MITRABERITA.NET | Di tengah serangan militer Amerika Serikat dan klaim penangkapannya, Presiden Venezuela Nicolás Maduro dilaporkan telah mendeklarasikan keadaan darurat nasional di seluruh wilayah negara tersebut, Sabtu (3/1/2026).
Dalam pernyataan resmi pemerintah Venezuela, Maduro disebut telah “menandatangani dan memerintahkan pelaksanaan dekrit yang menyatakan keadaan kekacauan eksternal di seluruh wilayah nasional”.
Deklarasi ini dikeluarkan sebagai respons atas serangan militer Amerika Serikat yang menyasar fasilitas strategis Venezuela.
Maduro menilai serangan tersebut sebagai bentuk agresi imperialis yang bertujuan merebut sumber daya alam Venezuela, terutama minyak dan mineral.
Ia juga memerintahkan seluruh rencana pertahanan nasional untuk segera diaktifkan sesuai kondisi dan kebutuhan lapangan.
Selain itu, Presiden Venezuela menyerukan kepada seluruh kekuatan sosial dan politik di negaranya untuk melakukan mobilisasi nasional serta bersatu menghadapi apa yang ia sebut sebagai “serangan imperialis” Amerika Serikat.

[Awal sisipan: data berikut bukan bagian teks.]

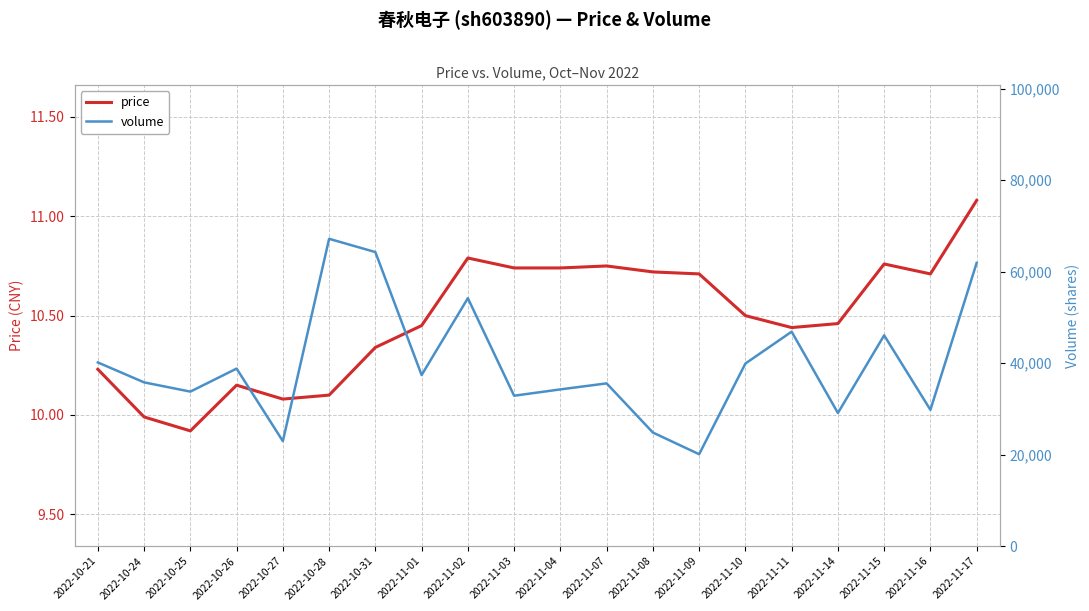

Rank the series at 2022-11-07 from highest to lowest value.

volume, price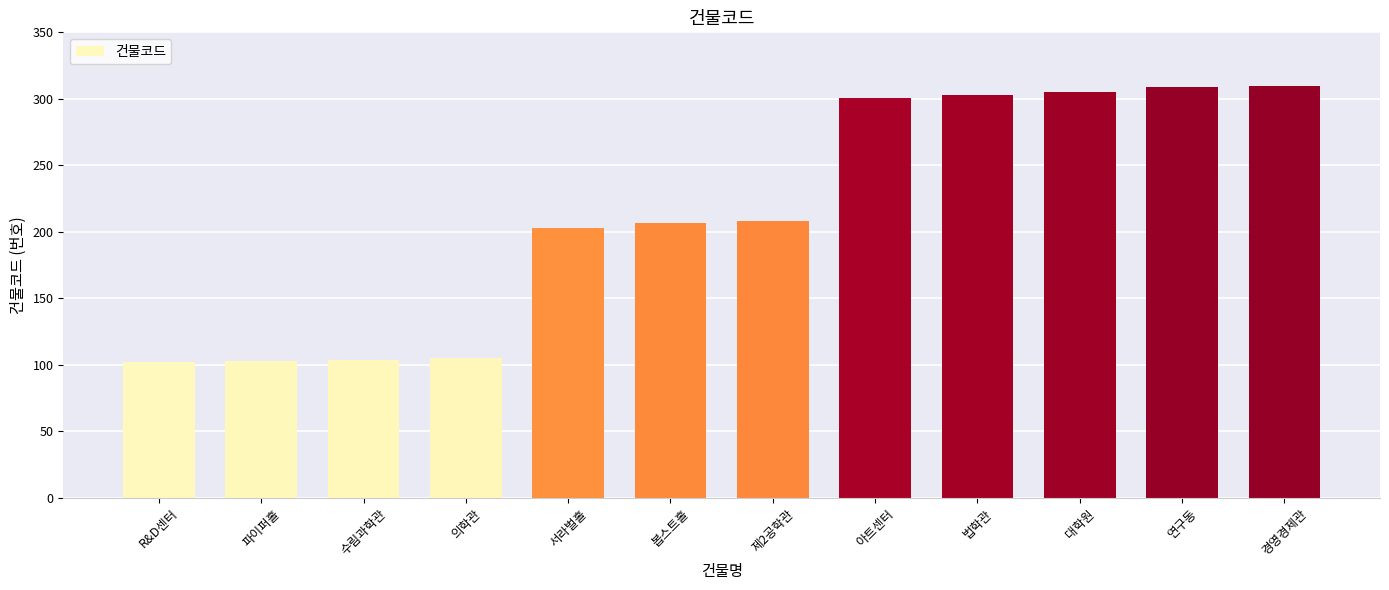

What is the sum of all values?

2560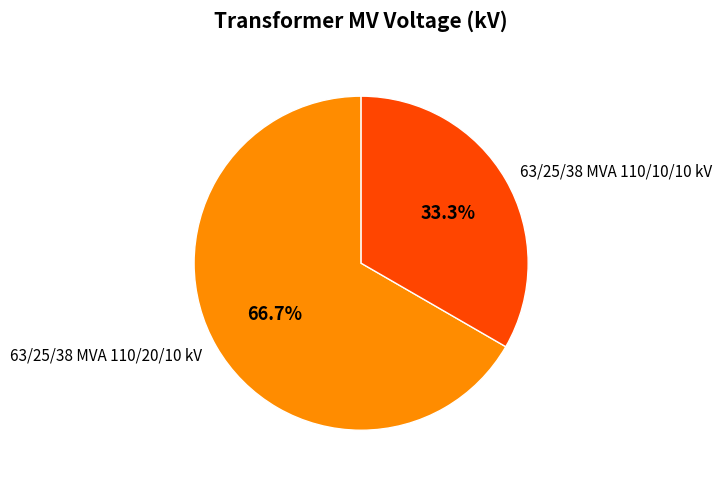

Which has a higher value, 63/25/38 MVA 110/10/10 kV or 63/25/38 MVA 110/20/10 kV?

63/25/38 MVA 110/20/10 kV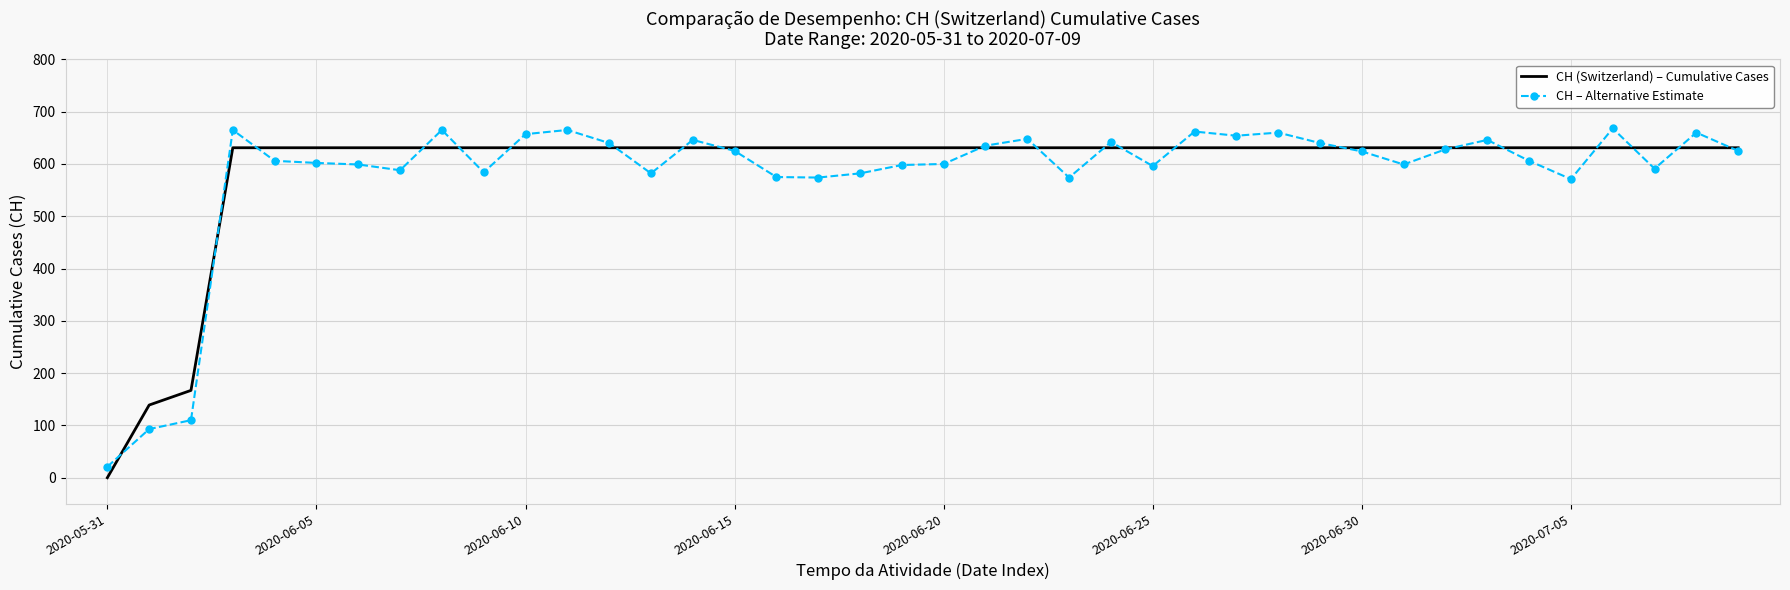

True or false: CH (Switzerland) – Cumulative Cases and CH – Alternative Estimate intersect in this chart.

True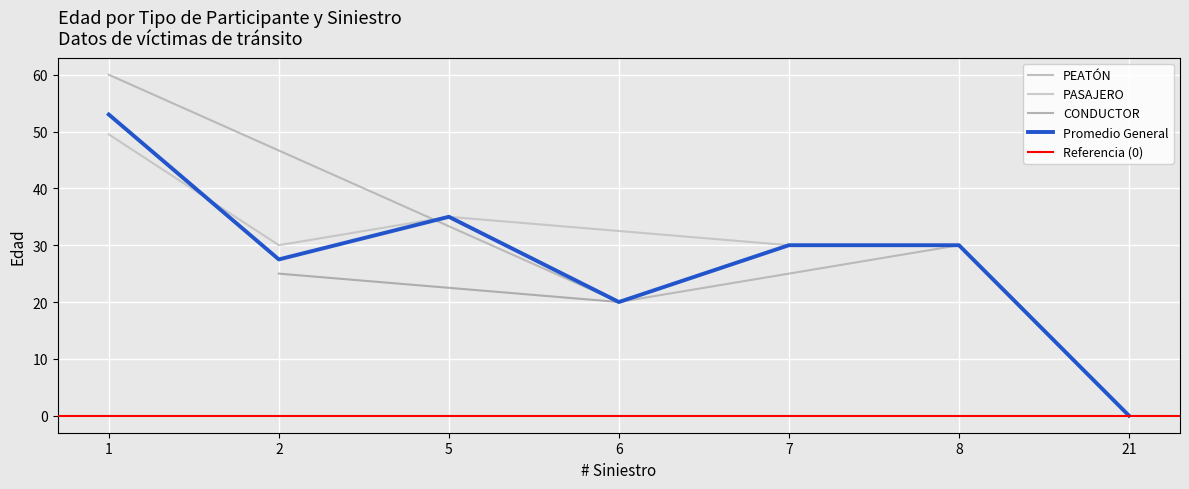

What is the greatest value displayed?

60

Deklarasi keadaan darurat ini menandai eskalasi serius konflik Venezuela–AS dan memicu perhatian luas komunitas internasional.
Sejumlah negara dan organisasi global kini menunggu perkembangan lebih lanjut, termasuk kejelasan kondisi dan keberadaan Presiden Nicolás Maduro yang hingga kini masih menjadi tanda tanya besar.